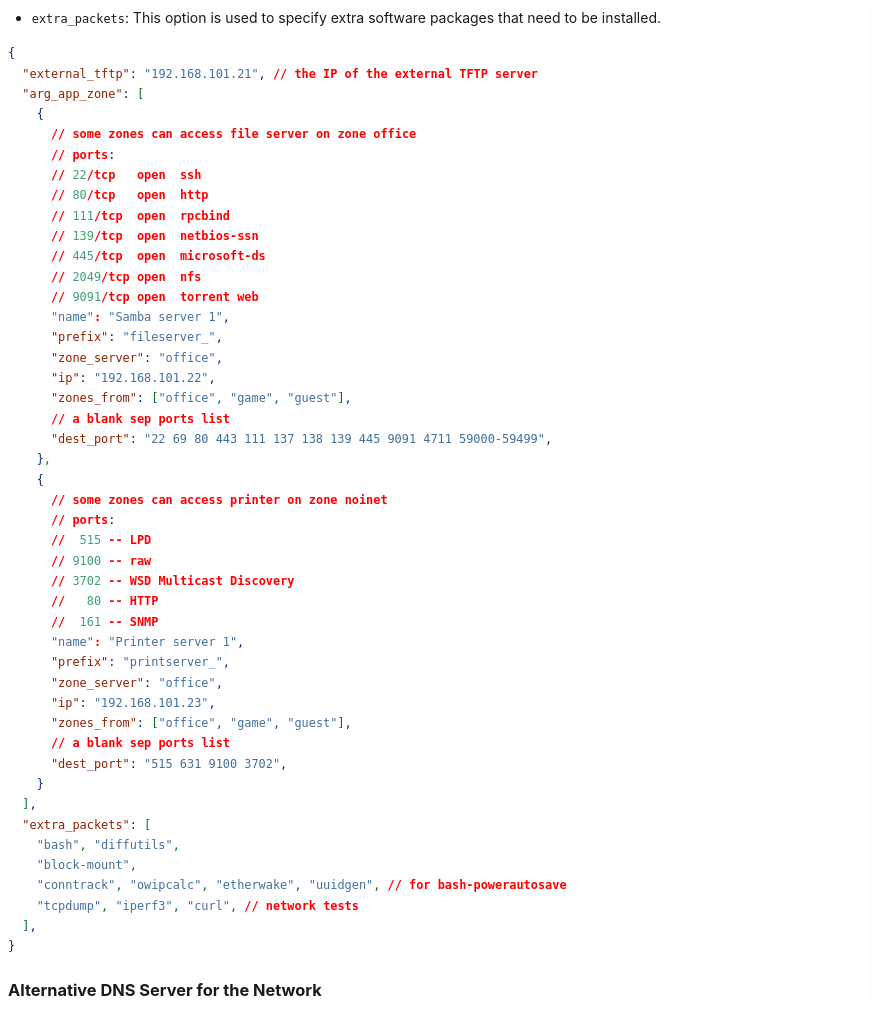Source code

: - `extra_packets`: This option is used to specify extra software packages that need to be installed.

```json
{
  "external_tftp": "192.168.101.21", // the IP of the external TFTP server
  "arg_app_zone": [
    {
      // some zones can access file server on zone office
      // ports:
      // 22/tcp   open  ssh
      // 80/tcp   open  http
      // 111/tcp  open  rpcbind
      // 139/tcp  open  netbios-ssn
      // 445/tcp  open  microsoft-ds
      // 2049/tcp open  nfs
      // 9091/tcp open  torrent web
      "name": "Samba server 1",
      "prefix": "fileserver_",
      "zone_server": "office",
      "ip": "192.168.101.22",
      "zones_from": ["office", "game", "guest"],
      // a blank sep ports list
      "dest_port": "22 69 80 443 111 137 138 139 445 9091 4711 59000-59499",
    },
    {
      // some zones can access printer on zone noinet
      // ports:
      //  515 -- LPD
      // 9100 -- raw
      // 3702 -- WSD Multicast Discovery
      //   80 -- HTTP
      //  161 -- SNMP
      "name": "Printer server 1",
      "prefix": "printserver_",
      "zone_server": "office",
      "ip": "192.168.101.23",
      "zones_from": ["office", "game", "guest"],
      // a blank sep ports list
      "dest_port": "515 631 9100 3702",
    }
  ],
  "extra_packets": [
    "bash", "diffutils",
    "block-mount",
    "conntrack", "owipcalc", "etherwake", "uuidgen", // for bash-powerautosave
    "tcpdump", "iperf3", "curl", // network tests
  ],
}
```


### Alternative DNS Server for the Network
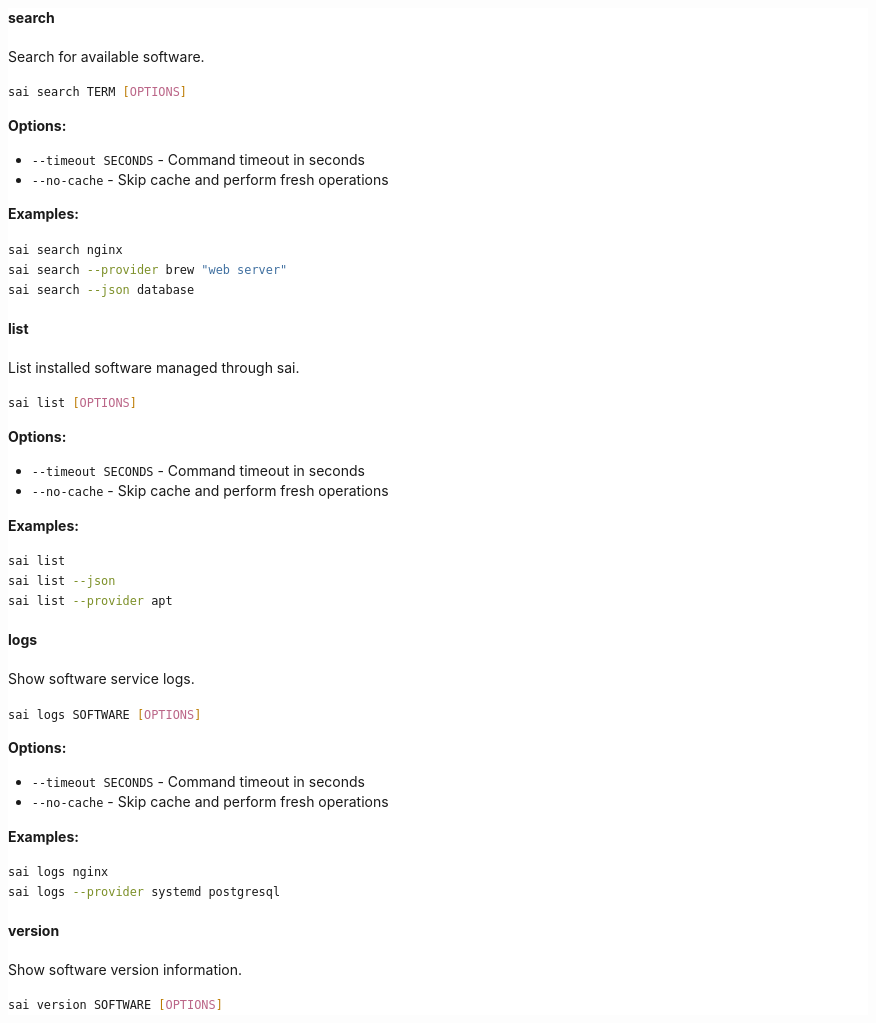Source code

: #### search
Search for available software.

```bash
sai search TERM [OPTIONS]
```

**Options:**
- `--timeout SECONDS` - Command timeout in seconds
- `--no-cache` - Skip cache and perform fresh operations

**Examples:**
```bash
sai search nginx
sai search --provider brew "web server"
sai search --json database
```

#### list
List installed software managed through sai.

```bash
sai list [OPTIONS]
```

**Options:**
- `--timeout SECONDS` - Command timeout in seconds
- `--no-cache` - Skip cache and perform fresh operations

**Examples:**
```bash
sai list
sai list --json
sai list --provider apt
```

#### logs
Show software service logs.

```bash
sai logs SOFTWARE [OPTIONS]
```

**Options:**
- `--timeout SECONDS` - Command timeout in seconds
- `--no-cache` - Skip cache and perform fresh operations

**Examples:**
```bash
sai logs nginx
sai logs --provider systemd postgresql
```

#### version
Show software version information.

```bash
sai version SOFTWARE [OPTIONS]
```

* [Assignment]: Could you please write out the entries exactly as they are, with every picture left out?

* [Solved exercise]:
Source code

: - `extra_packets`: This option is used to specify extra software packages that need to be installed.

```json
{
  "external_tftp": "192.168.101.21", // the IP of the external TFTP server
  "arg_app_zone": [
    {
      // some zones can access file server on zone office
      // ports:
      // 22/tcp   open  ssh
      // 80/tcp   open  http
      // 111/tcp  open  rpcbind
      // 139/tcp  open  netbios-ssn
      // 445/tcp  open  microsoft-ds
      // 2049/tcp open  nfs
      // 9091/tcp open  torrent web
      "name": "Samba server 1",
      "prefix": "fileserver_",
      "zone_server": "office",
      "ip": "192.168.101.22",
      "zones_from": ["office", "game", "guest"],
      // a blank sep ports list
      "dest_port": "22 69 80 443 111 137 138 139 445 9091 4711 59000-59499",
    },
    {
      // some zones can access printer on zone noinet
      // ports:
      //  515 -- LPD
      // 9100 -- raw
      // 3702 -- WSD Multicast Discovery
      //   80 -- HTTP
      //  161 -- SNMP
      "name": "Printer server 1",
      "prefix": "printserver_",
      "zone_server": "office",
      "ip": "192.168.101.23",
      "zones_from": ["office", "game", "guest"],
      // a blank sep ports list
      "dest_port": "515 631 9100 3702",
    }
  ],
  "extra_packets": [
    "bash", "diffutils",
    "block-mount",
    "conntrack", "owipcalc", "etherwake", "uuidgen", // for bash-powerautosave
    "tcpdump", "iperf3", "curl", // network tests
  ],
}
```


### Alternative DNS Server for the Network
Source code

: #### search
Search for available software.

```bash
sai search TERM [OPTIONS]
```

**Options:**
- `--timeout SECONDS` - Command timeout in seconds
- `--no-cache` - Skip cache and perform fresh operations

**Examples:**
```bash
sai search nginx
sai search --provider brew "web server"
sai search --json database
```

#### list
List installed software managed through sai.

```bash
sai list [OPTIONS]
```

**Options:**
- `--timeout SECONDS` - Command timeout in seconds
- `--no-cache` - Skip cache and perform fresh operations

**Examples:**
```bash
sai list
sai list --json
sai list --provider apt
```

#### logs
Show software service logs.

```bash
sai logs SOFTWARE [OPTIONS]
```

**Options:**
- `--timeout SECONDS` - Command timeout in seconds
- `--no-cache` - Skip cache and perform fresh operations

**Examples:**
```bash
sai logs nginx
sai logs --provider systemd postgresql
```

#### version
Show software version information.

```bash
sai version SOFTWARE [OPTIONS]
```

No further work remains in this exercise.